Permanent breast seed implant dosimetry quality assurance.

Int J Radiat Oncol Biol Phys

Department of Medical Physics, Sunnybrook Health Sciences Center, Toronto, ON, Canada.

Published: May 2012

Purpose: A permanent breast seed implant is a novel method of accelerated partial breast irradiation for women with early-stage breast cancer. This article presents pre- and post-implant dosimetric data, relates these data to clinical outcomes, and makes recommendations for those interested in starting a program.

Methods And Materials: A total of 95 consecutive patients were accrued into one of three clinical trials after breast-conserving surgery: a Phase I/II trial (67 patients with infiltrating ductal carcinoma); a Phase II registry trial (25 patients with infiltrating ductal carcinoma); or a multi-center Phase II trial for patients with ductal carcinoma in situ (3 patients). Contouring of the planning target volume (PTV) was done on a Pinnacle workstation and dosimetry calculations, including dose-volume histograms, were done using a Variseed planning computer.
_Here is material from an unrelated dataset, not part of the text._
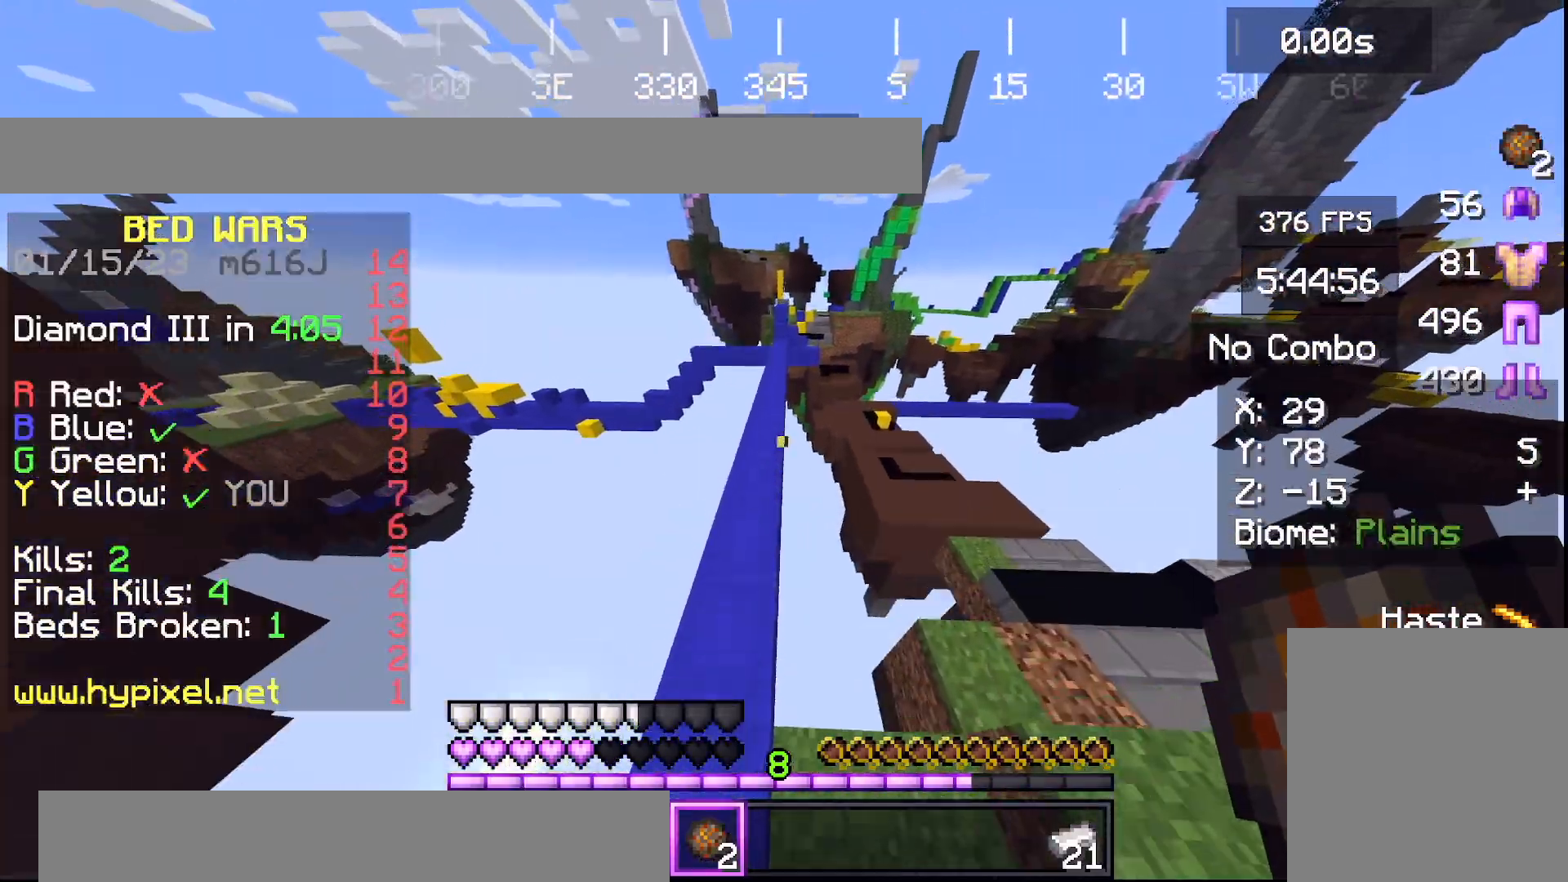
{"keys": ["space", "w"], "events": [[333, "space", "down"]]}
Results: The mean pre-implant PTV coverage for the V(90), V(100), V(150), and V(200) were as follows: 98.8% ± 1.2% (range, 94.5-100%); 97.3% ± 2.1% (range, 90.3-99.9%), 68.8% ± 14.3% (range, 32.7-91.5%); and 27.8% ± 8.6% (range, 15.1-62.3%). The effect of seed motion was characterized by post-implant dosimetry performed immediately after the implantation (same day) and at 2 months after the implantation. The mean V(100) changed from 85.6% to 88.4% (p = 0.004) and the mean V(200) changed from 36.2% to 48.3% (p < 0.001). Skin toxicity was associated with maximum skin dose (p = 0.014).

Conclusions: Preplanning dosimetry should aim for a V(90) of approximately 100%, a V(100) between 95% and 100%, and a V(200) between 20% and 30%, as these numbers are associated with no local recurrences to date and good patient tolerance. In general, the target volume coverage improved over the duration of the seed therapy. The maximum skin dose, defined as the average dose over the hottest 1 × 1-cm(2) surface area, should be limited to 90% of the prescription dose to minimize delayed skin toxicity.